Phase 1, Part 1 Instructions

  1. Phase 1 is due Wednesday, March 3, 2004. Phase 2 (the final project) is due Wednesday, April 7, 2004.
  2. The Project is worth 50% of your mark for CMPUT 498. Phase 1 is worth 20% of the Project mark (i.e., 10% of your final mark).
  3. This is a group project. You should document, for each phase, what each group member completed towards the group effort.
  4. Phase 1's marks distribution will be: 30% for functionality of the base system (e.g., how much of the promised functionality is working), 20% for your test suite (e.g., coverage, completeness, automation), 30% for code quality and design (as judged by code inspection), and 20% for your report.
  5. You may develop your code on any Linux-based workstation that you care to use. For my own sanity, please make sure it works on the Linux workstations in CSC 219.
  6. As you know Unix groups have been created by ISG/labdmin. I strongly recommend that you use CVS or a similar version control system to manage your code base.

Phase 2 Instructions

  1. Phase 2 (the final project) is due Wednesday, April 7, 2004.
  2. The Project is worth 50% of your mark for CMPUT 498. Phase 2 is worth 80% of the Project mark.
  3. This is a group project. You should document, for each phase, what each group member completed towards the group effort.
  4. Phase 2's marks distribution will be: 50% for functionality of the base system (e.g., how much of the promised functionality is working), 20% for your test suite (e.g., coverage, completeness, automation), 10% for code quality and design (as judged by code inspection), and 20% for your report.
  5. You may develop your code on any Linux-based workstation that you care to use. For my own sanity, please make sure it works on the Linux workstations in CSC 219.
  6. As you know Unix groups have been created by ISG/labdmin. I strongly recommend that you use CVS or a similar version control system to manage your code base.
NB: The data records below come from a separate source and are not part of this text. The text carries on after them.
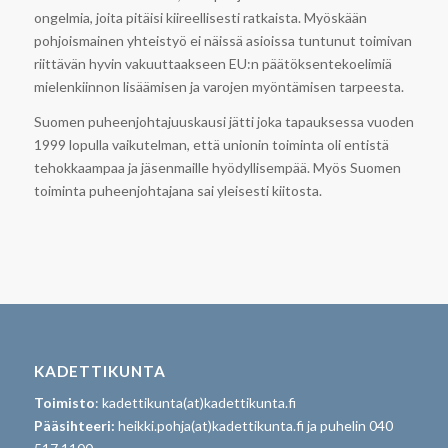
ongelmia, joita pitäisi kiireellisesti ratkaista. Myöskään
pohjoismainen yhteistyö ei näissä asioissa tuntunut toimivan
riittävän hyvin vakuuttaakseen EU:n päätöksentekoelimiä
mielenkiinnon lisäämisen ja varojen myöntämisen tarpeesta.
Suomen puheenjohtajuuskausi jätti joka tapauksessa vuoden
1999 lopulla vaikutelman, että unionin toiminta oli entistä
tehokkaampaa ja jäsenmaille hyödyllisempää. Myös Suomen
toiminta puheenjohtajana sai yleisesti kiitosta.
KADETTIKUNTA
Toimisto
: kadettikunta(at)kadettikunta.fi
Pääsihteeri:
heikki.pohja(at)kadettikunta.fi ja puhelin 040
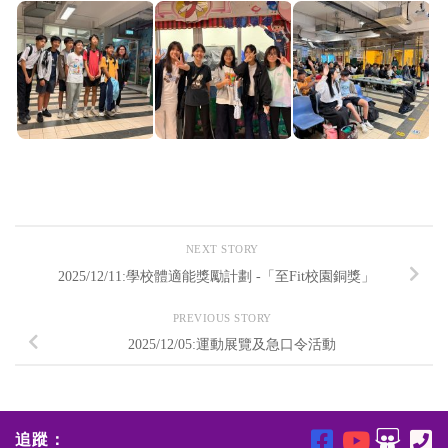
NEXT STORY
2025/12/11:學校體適能獎勵計劃 -「至Fit校園銅獎」
PREVIOUS STORY
2025/12/05:運動展覽及急口令活動
追蹤：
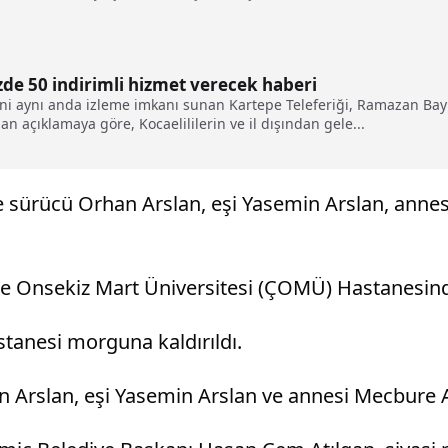
de 50 indirimli hizmet verecek haberi
ini aynı anda izleme imkanı sunan Kartepe Teleferiği, Ramazan Ba
n açıklamaya göre, Kocaelililerin ve il dışından gele...
de sürücü Orhan Arslan, eşi Yasemin Arslan, annes
e Onsekiz Mart Üniversitesi (ÇOMÜ) Hastanesinde 
tanesi morguna kaldırıldı.
an Arslan, eşi Yasemin Arslan ve annesi Mecbure A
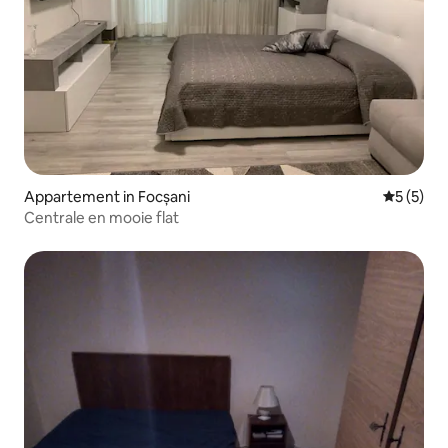
Appartement in Focșani
Gemiddeld
5 (5)
Centrale en mooie flat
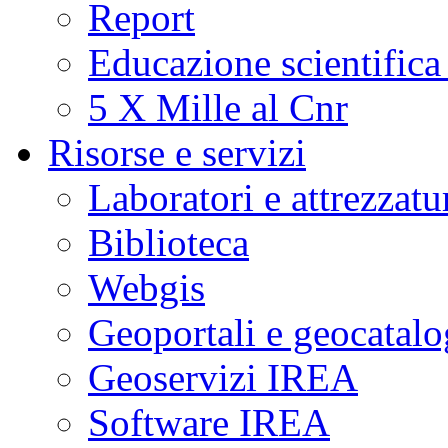
Report
Educazione scientifica
5 X Mille al Cnr
Risorse e servizi
Laboratori e attrezzatu
Biblioteca
Webgis
Geoportali e geocatal
Geoservizi IREA
Software IREA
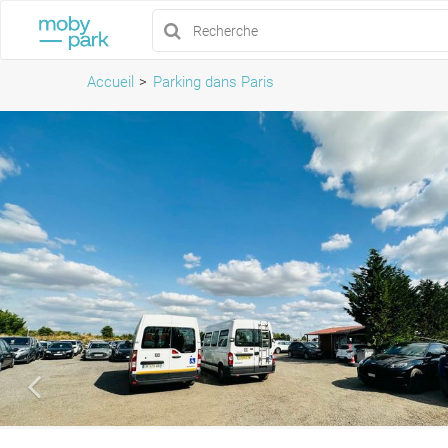
Accueil
Parking dans Paris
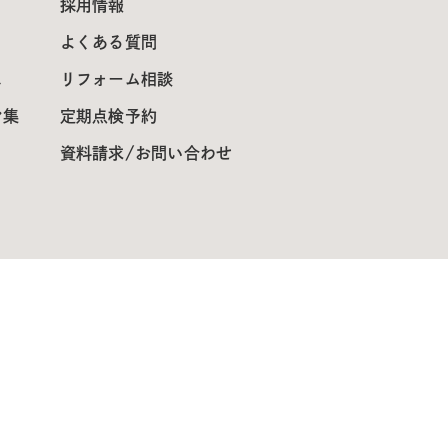
採用情報
よくある質問
ス
リフォーム相談
ン集
定期点検予約
資料請求/お問い合わせ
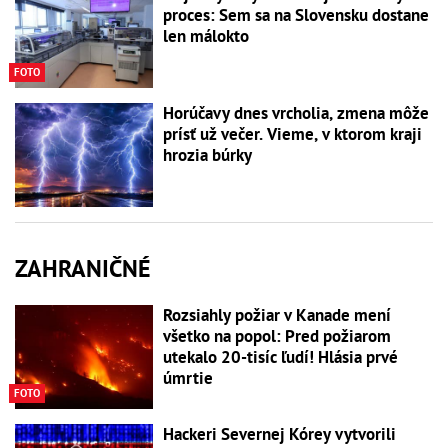
proces: Sem sa na Slovensku dostane
len málokto
FOTO
Horúčavy dnes vrcholia, zmena môže
prísť už večer. Vieme, v ktorom kraji
hrozia búrky
ZAHRANIČNÉ
Rozsiahly požiar v Kanade mení
všetko na popol: Pred požiarom
utekalo 20-tisíc ľudí! Hlásia prvé
úmrtie
FOTO
Hackeri Severnej Kórey vytvorili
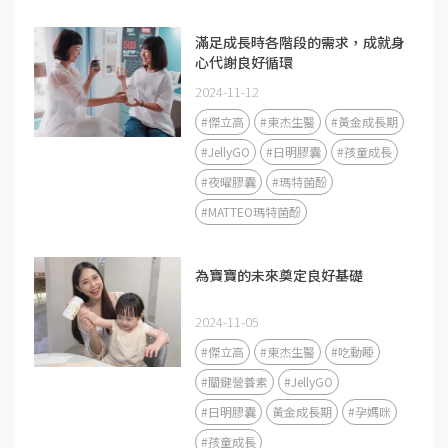
滿足成長時各階段的需求，成就身
心代謝良好循環
2024-11-12
#傑立高
#東杰生醫
#黃金成長期
#JellyGO
#日明膠囊
#孩童成長
#夜曜膠囊
#瑪特菌酚
#MATTEO瑪特菌酚
為寶寶的未來奠定良好基礎
2024-11-05
#傑立高
#東杰生醫
#吃動睡
#關鍵營養素
#JellyGO
#日明膠囊
黃金成長期
#孕媽咪
#孩童成長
Mid-Point Project Snapshots

  1. scruf-raid [Tar file]

    Team Members: Benj Carson, Denis Crotty, Bryan Guzak, Johnny Hyunh, Ryan Vogt

  2. Abstracting FTP File Access [Tar file]

    Team Members: Benjamin Chypak, Jay Hoang, Sze-Lai Mok, Todd Mortimer, Stephen Paskaluk, Isaac Yuen

  3. {pride,prejudice} - {pride} [Tar file]

    Team Members: Nolan Bard, Morgan Kan, Mark Lee, Jeff Nouwen, Curtis Onuczko

What to hand in:

All elements are to be handed in by email to your instructor.

All of the following must be packaged into a tar file with the name submit.tar. Information about tar is available from the manual page (see man tar). For example, tar cvf submit.tar Makefile main.c my.h is an archetypal command; be very, very careful of the tar cvf submit.tar part. Before you submit, make sure your tar file works from within a fresh directory.

  1. A README file (ASCII text is fine) for your assignment with: (1) your names (all group members), (2) student numbers (all group members), (3) Unix ids (all group members). The README file must also include a short description of your program, as well as a description of the relevant commands to build (e.g. make all) and how to execute your programs including command line parameters.
  2. A report in HTML file format, in a file called report.html, describing the design, implementation, and testing of your assignment. The report should contain no more than 3000 words. (If lynx -dump -force_html report.html | wc -w is greater than 3300 (i.e., 3000 + a small margin; 3301 is too many words), then marks will be deducted.) You do not need to repeat any information contained in this assignment description. I recommend you spend 25% of your report on an overview of your assignment, 50% on your design and implementation, and 25% on how you tested your program, and some concluding remarks. Note the emphasis on testing your program.
  3. Your source code file(s), including all header files.
  4. All required trigger scripts.
  5. Your Makefile.

Also, make sure that your program does not produce any debugging or extraneous output. Use conditional compilation.